*YOUR TASK*: The entries below should be given again exactly, minus their pictures.

INFORMATION: Begin

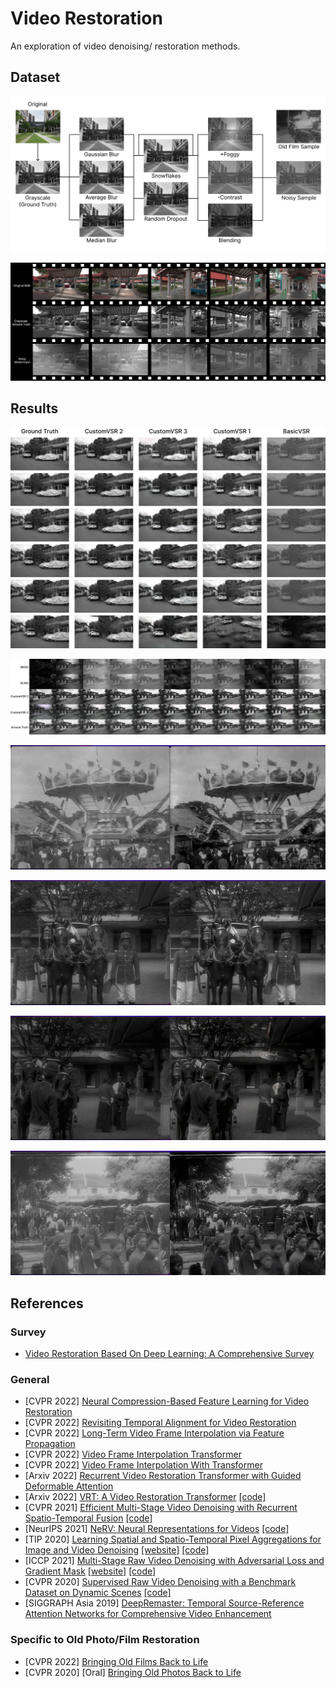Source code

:# Video Restoration

An exploration of video denoising/ restoration methods.

## Dataset

![](assets/pipeline.png)

![](assets/dataset.png)

## Results

![](assets/qualitative.png)

![](assets/rbc.png)

![](assets/1.png)

![](assets/2.png)

![](assets/3.png)

![](assets/4.png)

## References

### Survey

-   [Video Restoration Based On Deep Learning: A Comprehensive Survey](https://assets.researchsquare.com/files/rs-1714666/v1_covered.pdf?c=1654524746)

### General

-   [CVPR 2022] [Neural Compression-Based Feature Learning for Video Restoration](https://openaccess.thecvf.com/content/CVPR2022/html/Huang_Neural_Compression-Based_Feature_Learning_for_Video_Restoration_CVPR_2022_paper.html)
-   [CVPR 2022] [Revisiting Temporal Alignment for Video Restoration](https://openaccess.thecvf.com/content/CVPR2022/html/Zhou_Revisiting_Temporal_Alignment_for_Video_Restoration_CVPR_2022_paper.html)
-   [CVPR 2022] [Long-Term Video Frame Interpolation via Feature Propagation](https://openaccess.thecvf.com/content/CVPR2022/html/Argaw_Long-Term_Video_Frame_Interpolation_via_Feature_Propagation_CVPR_2022_paper.html)
-   [CVPR 2022] [Video Frame Interpolation Transformer](https://openaccess.thecvf.com/content/CVPR2022/html/Shi_Video_Frame_Interpolation_Transformer_CVPR_2022_paper.html)
-   [CVPR 2022] [Video Frame Interpolation With Transformer](https://openaccess.thecvf.com/content/CVPR2022/html/Lu_Video_Frame_Interpolation_With_Transformer_CVPR_2022_paper.html)
-   [Arxiv 2022] [Recurrent Video Restoration Transformer with Guided Deformable Attention](https://arxiv.org/abs/2206.02146)
-   [Arxiv 2022] [VRT: A Video Restoration Transformer](https://arxiv.org/abs/2201.12288) [[code]](https://github.com/jingyunliang/vrt)
-   [CVPR 2021] [Efficient Multi-Stage Video Denoising with Recurrent Spatio-Temporal Fusion](https://openaccess.thecvf.com/content/CVPR2021/html/Maggioni_Efficient_Multi-Stage_Video_Denoising_With_Recurrent_Spatio-Temporal_Fusion_CVPR_2021_paper.html) [[code]](https://github.com/Baymax-chen/EMVD)
-   [NeurIPS 2021] [NeRV: Neural Representations for Videos](https://arxiv.org/abs/2110.13903) [[code]](https://github.com/haochen-rye/nerv)
-   [TIP 2020] [Learning Spatial and Spatio-Temporal Pixel Aggregations for Image and Video Denoising](https://arxiv.org/abs/2101.10760) [[website]](https://sites.google.com/view/xiangyuxu/denoise_stpan) [[code]](https://github.com/jojo23333/STPAN)
-   [ICCP 2021] [Multi-Stage Raw Video Denoising with Adversarial Loss and Gradient Mask](https://arxiv.org/abs/2103.02861) [[website]](https://people.engr.tamu.edu/nimak/Papers/ICCP2021_denoising/index.html) [[code]](https://github.com/avinashpaliwal/MaskDnGAN)
-   [CVPR 2020] [Supervised Raw Video Denoising with a Benchmark Dataset on Dynamic Scenes](https://openaccess.thecvf.com/content_CVPR_2020/html/Yue_Supervised_Raw_Video_Denoising_With_a_Benchmark_Dataset_on_Dynamic_CVPR_2020_paper.html) [[code]](https://github.com/cao-cong/RViDeNet)
-   [SIGGRAPH Asia 2019] [DeepRemaster: Temporal Source-Reference Attention Networks for Comprehensive Video Enhancement](http://iizuka.cs.tsukuba.ac.jp/projects/remastering/en/index.html)

### Specific to Old Photo/Film Restoration

-   [CVPR 2022] [Bringing Old Films Back to Life](https://arxiv.org/abs/2203.17276)
-   [CVPR 2020] [Oral] [Bringing Old Photos Back to Life](https://arxiv.org/abs/2004.09484)
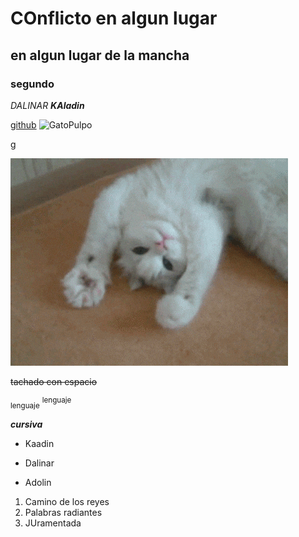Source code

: # COnflicto en algun lugar 

## en algun lugar de la mancha
### segundo
_DALINAR_
***KAladin***

[github](https://github.com/)
![GatoPulpo](https://myoctocat.com/assets/images/base-octocat.svg)


g

![gatoCreo](./gif/giphy.gif)

 ~~tachado con espacio~~


<sub>lenguaje</sub>
<sup>lenguaje</sup>

***cursiva***

- Kaadin
* Dalinar
+ Adolin


1. Camino de los reyes
2. Palabras radiantes
3. JUramentada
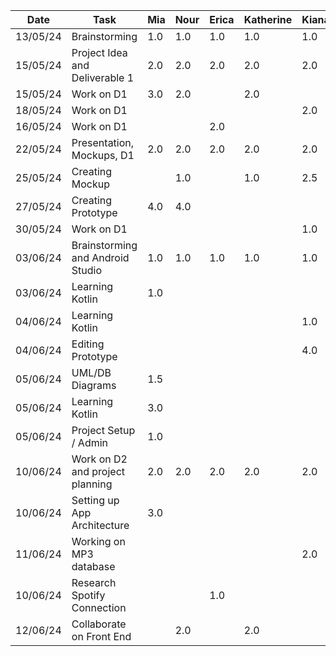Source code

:  | Date     | Task                            | Mia       | Nour      | Erica     | Katherine | Kiana     |
 | -------- | --------------------------------| --------- | --------- | --------- | --------- | --------- |
 | 13/05/24 | Brainstorming                   | 1.0       | 1.0       | 1.0       | 1.0       | 1.0       |   
 | 15/05/24 | Project Idea and Deliverable 1  | 2.0       | 2.0       | 2.0       | 2.0       | 2.0       |  
 | 15/05/24 | Work on D1                      | 3.0       | 2.0       |           | 2.0       |           |
 | 18/05/24 | Work on D1                      |           |           |           |           | 2.0       |
 | 16/05/24 | Work on D1                      |           |           | 2.0       |           |           |
 | 22/05/24 | Presentation, Mockups, D1       | 2.0       | 2.0       | 2.0       | 2.0       | 2.0       |  
 | 25/05/24 | Creating Mockup                 |           | 1.0       |           | 1.0       | 2.5       |
 | 27/05/24 | Creating Prototype              | 4.0       | 4.0       |           |           |           |
 | 30/05/24 | Work on D1                      |           |           |           |           | 1.0       |
 | 03/06/24 | Brainstorming and Android Studio| 1.0       | 1.0       | 1.0       | 1.0       | 1.0       | 
 | 03/06/24 | Learning Kotlin                 | 1.0       |           |           |           |           |
 | 04/06/24 | Learning Kotlin                 |           |           |           |           | 1.0       |
 | 04/06/24 | Editing Prototype               |           |           |           |           | 4.0       |
 | 05/06/24 | UML/DB Diagrams                 | 1.5       |           |           |           |           |
 | 05/06/24 | Learning Kotlin                 | 3.0       |           |           |           |           |
 | 05/06/24 | Project Setup / Admin           | 1.0       |           |           |           |           |
 | 10/06/24 | Work on D2 and project planning | 2.0       | 2.0       | 2.0       | 2.0       | 2.0       |
 | 10/06/24 | Setting up App Architecture     | 3.0       |           |           |           |           |
 | 11/06/24 | Working on MP3 database         |           |           |           |           | 2.0       |
 | 10/06/24 | Research Spotify Connection     |           |           | 1.0       |           |           |
 | 12/06/24 | Collaborate on Front End        |           | 2.0       |           | 2.0       |           |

INFORMATION: End

*OUTPUT FOR THIS EXERCISE*:
Source code

:# Video Restoration

An exploration of video denoising/ restoration methods.

## Dataset

![](assets/pipeline.png)

![](assets/dataset.png)

## Results

![](assets/qualitative.png)

![](assets/rbc.png)

![](assets/1.png)

![](assets/2.png)

![](assets/3.png)

![](assets/4.png)

## References

### Survey

-   [Video Restoration Based On Deep Learning: A Comprehensive Survey](https://assets.researchsquare.com/files/rs-1714666/v1_covered.pdf?c=1654524746)

### General

-   [CVPR 2022] [Neural Compression-Based Feature Learning for Video Restoration](https://openaccess.thecvf.com/content/CVPR2022/html/Huang_Neural_Compression-Based_Feature_Learning_for_Video_Restoration_CVPR_2022_paper.html)
-   [CVPR 2022] [Revisiting Temporal Alignment for Video Restoration](https://openaccess.thecvf.com/content/CVPR2022/html/Zhou_Revisiting_Temporal_Alignment_for_Video_Restoration_CVPR_2022_paper.html)
-   [CVPR 2022] [Long-Term Video Frame Interpolation via Feature Propagation](https://openaccess.thecvf.com/content/CVPR2022/html/Argaw_Long-Term_Video_Frame_Interpolation_via_Feature_Propagation_CVPR_2022_paper.html)
-   [CVPR 2022] [Video Frame Interpolation Transformer](https://openaccess.thecvf.com/content/CVPR2022/html/Shi_Video_Frame_Interpolation_Transformer_CVPR_2022_paper.html)
-   [CVPR 2022] [Video Frame Interpolation With Transformer](https://openaccess.thecvf.com/content/CVPR2022/html/Lu_Video_Frame_Interpolation_With_Transformer_CVPR_2022_paper.html)
-   [Arxiv 2022] [Recurrent Video Restoration Transformer with Guided Deformable Attention](https://arxiv.org/abs/2206.02146)
-   [Arxiv 2022] [VRT: A Video Restoration Transformer](https://arxiv.org/abs/2201.12288) [[code]](https://github.com/jingyunliang/vrt)
-   [CVPR 2021] [Efficient Multi-Stage Video Denoising with Recurrent Spatio-Temporal Fusion](https://openaccess.thecvf.com/content/CVPR2021/html/Maggioni_Efficient_Multi-Stage_Video_Denoising_With_Recurrent_Spatio-Temporal_Fusion_CVPR_2021_paper.html) [[code]](https://github.com/Baymax-chen/EMVD)
-   [NeurIPS 2021] [NeRV: Neural Representations for Videos](https://arxiv.org/abs/2110.13903) [[code]](https://github.com/haochen-rye/nerv)
-   [TIP 2020] [Learning Spatial and Spatio-Temporal Pixel Aggregations for Image and Video Denoising](https://arxiv.org/abs/2101.10760) [[website]](https://sites.google.com/view/xiangyuxu/denoise_stpan) [[code]](https://github.com/jojo23333/STPAN)
-   [ICCP 2021] [Multi-Stage Raw Video Denoising with Adversarial Loss and Gradient Mask](https://arxiv.org/abs/2103.02861) [[website]](https://people.engr.tamu.edu/nimak/Papers/ICCP2021_denoising/index.html) [[code]](https://github.com/avinashpaliwal/MaskDnGAN)
-   [CVPR 2020] [Supervised Raw Video Denoising with a Benchmark Dataset on Dynamic Scenes](https://openaccess.thecvf.com/content_CVPR_2020/html/Yue_Supervised_Raw_Video_Denoising_With_a_Benchmark_Dataset_on_Dynamic_CVPR_2020_paper.html) [[code]](https://github.com/cao-cong/RViDeNet)
-   [SIGGRAPH Asia 2019] [DeepRemaster: Temporal Source-Reference Attention Networks for Comprehensive Video Enhancement](http://iizuka.cs.tsukuba.ac.jp/projects/remastering/en/index.html)

### Specific to Old Photo/Film Restoration

-   [CVPR 2022] [Bringing Old Films Back to Life](https://arxiv.org/abs/2203.17276)
-   [CVPR 2020] [Oral] [Bringing Old Photos Back to Life](https://arxiv.org/abs/2004.09484)
Source code

: # COnflicto en algun lugar 

## en algun lugar de la mancha
### segundo
_DALINAR_
***KAladin***

[github](https://github.com/)
![GatoPulpo](https://myoctocat.com/assets/images/base-octocat.svg)


g

![gatoCreo](./gif/giphy.gif)

 ~~tachado con espacio~~


<sub>lenguaje</sub>
<sup>lenguaje</sup>

***cursiva***

- Kaadin
* Dalinar
+ Adolin


1. Camino de los reyes
2. Palabras radiantes
3. JUramentada
Source code

:  | Date     | Task                            | Mia       | Nour      | Erica     | Katherine | Kiana     |
 | -------- | --------------------------------| --------- | --------- | --------- | --------- | --------- |
 | 13/05/24 | Brainstorming                   | 1.0       | 1.0       | 1.0       | 1.0       | 1.0       |   
 | 15/05/24 | Project Idea and Deliverable 1  | 2.0       | 2.0       | 2.0       | 2.0       | 2.0       |  
 | 15/05/24 | Work on D1                      | 3.0       | 2.0       |           | 2.0       |           |
 | 18/05/24 | Work on D1                      |           |           |           |           | 2.0       |
 | 16/05/24 | Work on D1                      |           |           | 2.0       |           |           |
 | 22/05/24 | Presentation, Mockups, D1       | 2.0       | 2.0       | 2.0       | 2.0       | 2.0       |  
 | 25/05/24 | Creating Mockup                 |           | 1.0       |           | 1.0       | 2.5       |
 | 27/05/24 | Creating Prototype              | 4.0       | 4.0       |           |           |           |
 | 30/05/24 | Work on D1                      |           |           |           |           | 1.0       |
 | 03/06/24 | Brainstorming and Android Studio| 1.0       | 1.0       | 1.0       | 1.0       | 1.0       | 
 | 03/06/24 | Learning Kotlin                 | 1.0       |           |           |           |           |
 | 04/06/24 | Learning Kotlin                 |           |           |           |           | 1.0       |
 | 04/06/24 | Editing Prototype               |           |           |           |           | 4.0       |
 | 05/06/24 | UML/DB Diagrams                 | 1.5       |           |           |           |           |
 | 05/06/24 | Learning Kotlin                 | 3.0       |           |           |           |           |
 | 05/06/24 | Project Setup / Admin           | 1.0       |           |           |           |           |
 | 10/06/24 | Work on D2 and project planning | 2.0       | 2.0       | 2.0       | 2.0       | 2.0       |
 | 10/06/24 | Setting up App Architecture     | 3.0       |           |           |           |           |
 | 11/06/24 | Working on MP3 database         |           |           |           |           | 2.0       |
 | 10/06/24 | Research Spotify Connection     |           |           | 1.0       |           |           |
 | 12/06/24 | Collaborate on Front End        |           | 2.0       |           | 2.0       |           |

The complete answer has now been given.